Supplied records section start

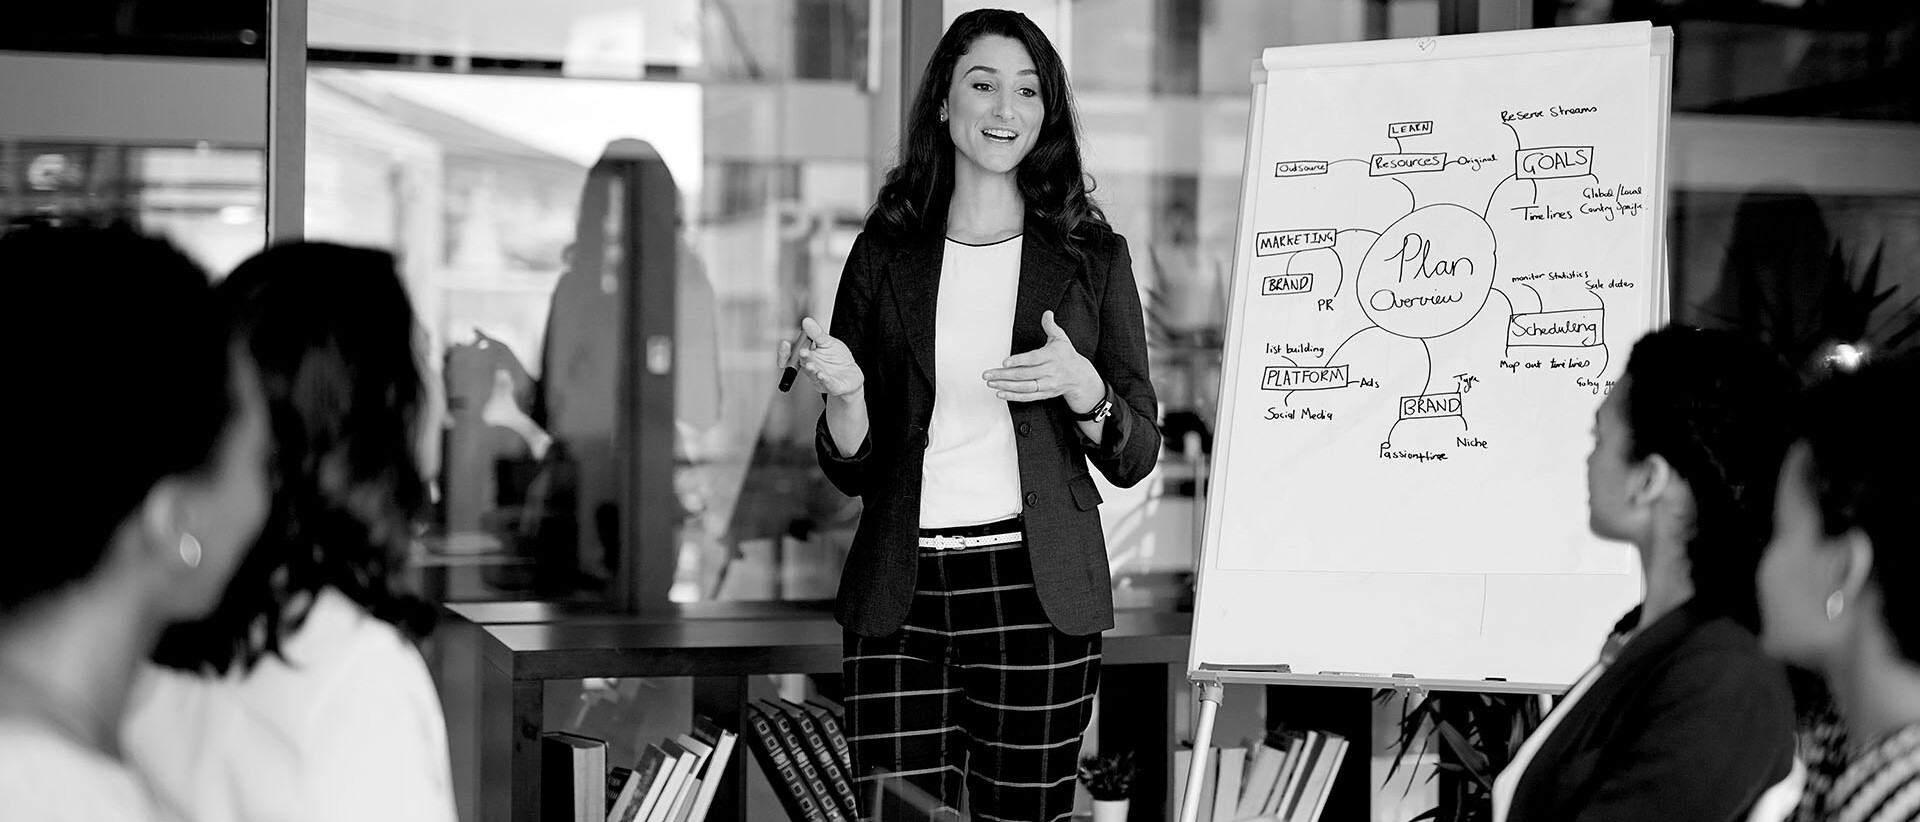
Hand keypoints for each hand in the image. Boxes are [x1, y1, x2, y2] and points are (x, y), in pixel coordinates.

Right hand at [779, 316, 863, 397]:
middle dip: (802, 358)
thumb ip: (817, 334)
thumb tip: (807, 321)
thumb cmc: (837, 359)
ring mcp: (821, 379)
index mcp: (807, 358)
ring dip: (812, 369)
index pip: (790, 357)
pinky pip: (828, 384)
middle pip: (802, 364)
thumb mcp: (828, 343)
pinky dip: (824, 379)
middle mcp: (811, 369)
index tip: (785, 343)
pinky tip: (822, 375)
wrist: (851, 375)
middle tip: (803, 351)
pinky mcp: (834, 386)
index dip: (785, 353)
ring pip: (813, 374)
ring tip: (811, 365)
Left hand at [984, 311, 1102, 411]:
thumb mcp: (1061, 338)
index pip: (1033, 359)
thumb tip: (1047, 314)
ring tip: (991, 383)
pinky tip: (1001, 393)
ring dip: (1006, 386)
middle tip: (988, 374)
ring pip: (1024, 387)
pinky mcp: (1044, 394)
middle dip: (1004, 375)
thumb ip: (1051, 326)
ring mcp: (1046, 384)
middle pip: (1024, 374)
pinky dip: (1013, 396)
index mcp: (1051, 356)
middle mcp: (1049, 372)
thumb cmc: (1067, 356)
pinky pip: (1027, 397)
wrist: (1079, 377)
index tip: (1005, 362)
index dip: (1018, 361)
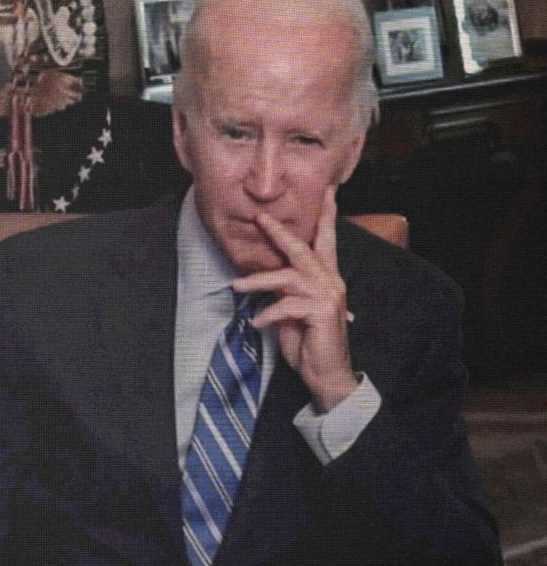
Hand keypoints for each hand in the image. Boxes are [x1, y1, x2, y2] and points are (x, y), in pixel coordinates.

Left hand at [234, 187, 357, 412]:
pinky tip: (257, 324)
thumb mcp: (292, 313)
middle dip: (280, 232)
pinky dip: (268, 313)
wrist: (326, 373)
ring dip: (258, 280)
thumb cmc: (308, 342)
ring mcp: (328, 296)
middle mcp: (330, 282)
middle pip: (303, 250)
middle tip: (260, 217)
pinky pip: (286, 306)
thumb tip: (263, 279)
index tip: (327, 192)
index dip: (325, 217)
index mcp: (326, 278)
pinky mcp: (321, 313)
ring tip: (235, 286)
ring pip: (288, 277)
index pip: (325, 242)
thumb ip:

Supplied records section end

Task to complete: Within the listing above, extract exactly the lines that run from the one containing "ring mcp: (821, 379)" through the one containing "ring pip: (288, 277)", excluding any pictures.

Exercise result:
ring mcp: (821, 379)
index mcp: (807, 358)
ring dip: (812, 369)
index pip: (790, 357)
pinky pip: (828, 384)
middle pip: (802, 364)
thumb mcp: (828, 343)
pinky dip: (824, 379)
middle mcp: (811, 369)
index tip: (785, 343)
pinky tip: (822, 375)
wrist: (851, 375)
middle tip: (803, 351)
pinky mcp: (834, 386)
index dip: (785, 353)
ring pip: (813, 374)
ring tip: (811, 365)
Left hand at [984, 311, 1102, 411]:
thumb mcp: (1061, 338)
index pip: (1033, 359)
thumb tip: (1047, 314)
ring tip: (991, 383)
pinky tip: (1001, 393)
ring dip: (1006, 386)
middle tip: (988, 374)
ring pip: (1024, 387)
pinky mcp: (1044, 394)
middle dip: (1004, 375)
thumb ip: (1051, 326)
ring mcp: (1046, 384)
middle pip: (1024, 374)
pinky dip: (1013, 396)
index mcp: (1051, 356)
middle mcp: (1049, 372)
thumb cmc: (1067, 356)
pinky pip: (1027, 397)
wrist: (1079, 377)
index tip: (1005, 362)
index dip: (1018, 361)
Hand keypoints for each hand in the image. Boxes are [x1, y1, x2, y2] and points are (x, y), in pixel coordinates.

Left hand at [234, 187, 357, 412]:
pinky tip: (257, 324)
thumb mcp: (292, 313)
middle dip: (280, 232)
pinky dip: (268, 313)
wrist: (326, 373)
ring dip: (258, 280)
thumb cmc: (308, 342)
ring mcp: (328, 296)
middle mcp: (330, 282)
middle pip: (303, 250)
middle tip: (260, 217)
pinky pip: (286, 306)
thumb tip: (263, 279)
index tip: (327, 192)
index dip: (325, 217)
index mcp: (326, 278)
pinky mcp: (321, 313)
ring tip: (235, 286)
ring pip: (288, 277)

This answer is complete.